Italie: «Le Cavaliere était perçu comme un clown de la politique, ce n’est pas le cas»

Italie: «Le Cavaliere était perçu comme un clown de la politique, ce n’est pas le cas»

INTERVIEW – Maître Carlo Alberto Brusa est avocat à la cour et spécialiste de la vie politique italienne. Il répond à «20 Minutes» sur la crise politique qui ébranle l’Italie…
Propos recueillis par Faustine Vincent

Propos recueillis par Faustine Vincent

La démission surprise samedi de cinq ministres du parti de Silvio Berlusconi au sein du gouvernement de coalition en Italie a déclenché la stupeur et une nouvelle crise politique. Comment expliquez-vous cette décision?

Silvio Berlusconi est un homme qui n’a plus rien à perdre. On a sous-évalué son intelligence manichéenne. Il a une jouissance personnelle à voir qu’il peut conditionner l’avenir de l’Italie toute entière. Hormis dans les dictatures, qui a le pouvoir, par sa simple parole et son aura, de dicter la marche d’un pays? On s’est longtemps moqué du berlusconisme. Le Cavaliere était perçu comme un clown de la politique. Ce n’est pas le cas.

Quel impact ces démissions ont-elles à court terme?

Si le président, Giorgio Napolitano [ancien communiste], ne parvient pas à former un nouveau gouvernement, cela déclenchera des élections anticipées. Entre-temps, toutes les décisions seront bloquées. Ces démissions ajoutent une nouvelle crise politique à la crise économique. C’est une catastrophe au moment où l’Italie doit entrer en récession l’année prochaine, selon les prévisions du FMI. L’Italie pourrait basculer, comme en Grèce. Il y a un risque d’embrasement, d’autant que les Brigades rouges [groupe armé italien d'extrême gauche] ne sont pas mortes!

Quelle est la stratégie de Berlusconi?

Le 4 octobre, le Sénat devait se prononcer sur sa destitution, qui le priverait de l’immunité parlementaire [et provoquerait l’exécution de sa peine de quatre ans de prison - ramenés à un seul par une amnistie - pour fraude fiscale]. Berlusconi se bat pour ne pas perdre cette immunité.

Il a l’arrogance de penser qu’il peut gagner cette guerre et que son parti, le Peuple de la liberté (PDL, droite), peut remporter la majorité lors d’élections anticipées [c’est le parti de gauche du Premier ministre Enrico Letta qui détient actuellement la majorité] et faire annuler cette question d’immunité. S’il y parvient, il aura gagné sur la politique et la magistrature.

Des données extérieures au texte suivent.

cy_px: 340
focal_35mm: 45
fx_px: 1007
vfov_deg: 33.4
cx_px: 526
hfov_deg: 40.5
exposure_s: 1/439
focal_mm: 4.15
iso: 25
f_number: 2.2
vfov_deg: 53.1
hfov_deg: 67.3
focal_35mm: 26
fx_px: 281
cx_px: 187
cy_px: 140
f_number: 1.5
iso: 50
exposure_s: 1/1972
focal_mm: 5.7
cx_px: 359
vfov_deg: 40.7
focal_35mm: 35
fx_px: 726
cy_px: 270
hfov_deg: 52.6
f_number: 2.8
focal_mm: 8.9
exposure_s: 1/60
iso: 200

Peut-il bénéficier du soutien de la population?

Avant ces démissions, un sondage lui donnait 35% d’opinions favorables. Il faudrait voir à combien il est maintenant. Quoi qu’il en soit, c’est un soutien énorme. Mais il faut se rappeler que Berlusconi possède trois chaînes de télévision nationale et deux journaux – Il Giornale et le Corriere della Sera – qui disent du bien de lui. Depuis 1994, les gens sont matraqués. Il est présenté comme le meilleur, le plus beau, le plus intelligent… Aux dernières élections, il était donné à 18%. Finalement, il remporté 30% des voix. En revanche, une autre bonne partie de l’Italie le rejette.

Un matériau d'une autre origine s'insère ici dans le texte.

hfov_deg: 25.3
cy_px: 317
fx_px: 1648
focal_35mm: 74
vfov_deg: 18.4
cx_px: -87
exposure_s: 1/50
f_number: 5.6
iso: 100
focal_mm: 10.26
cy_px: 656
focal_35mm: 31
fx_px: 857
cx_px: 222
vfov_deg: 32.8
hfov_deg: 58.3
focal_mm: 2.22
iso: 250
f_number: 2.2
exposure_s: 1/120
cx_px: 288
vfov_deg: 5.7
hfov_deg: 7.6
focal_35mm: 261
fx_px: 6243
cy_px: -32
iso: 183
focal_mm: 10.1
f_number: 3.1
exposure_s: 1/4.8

Comment cela se traduit-il?

Par un ras-le-bol vis-à-vis de la classe politique et une abstention croissante. Il règne un fort pessimisme en Italie, pas seulement sur le plan politique. Les Italiens sont atterrés par le manque de projet et de vision de l’avenir. A cela s’ajoute la gestion catastrophique de la problématique de l’immigration, ce qui risque un jour de se réveiller. Lors de mon dernier séjour sur place, j’ai aussi constaté la montée des extrêmes. Pas celui d’un parti politique - l’équivalent du Front national n’existe pas en Italie – mais dans le langage. Face à la situation dramatique de l’Italie et l’augmentation de la pauvreté, j’ai entendu des discours qui ressemblent à ce que dit Marine Le Pen, y compris de la part de gens de gauche.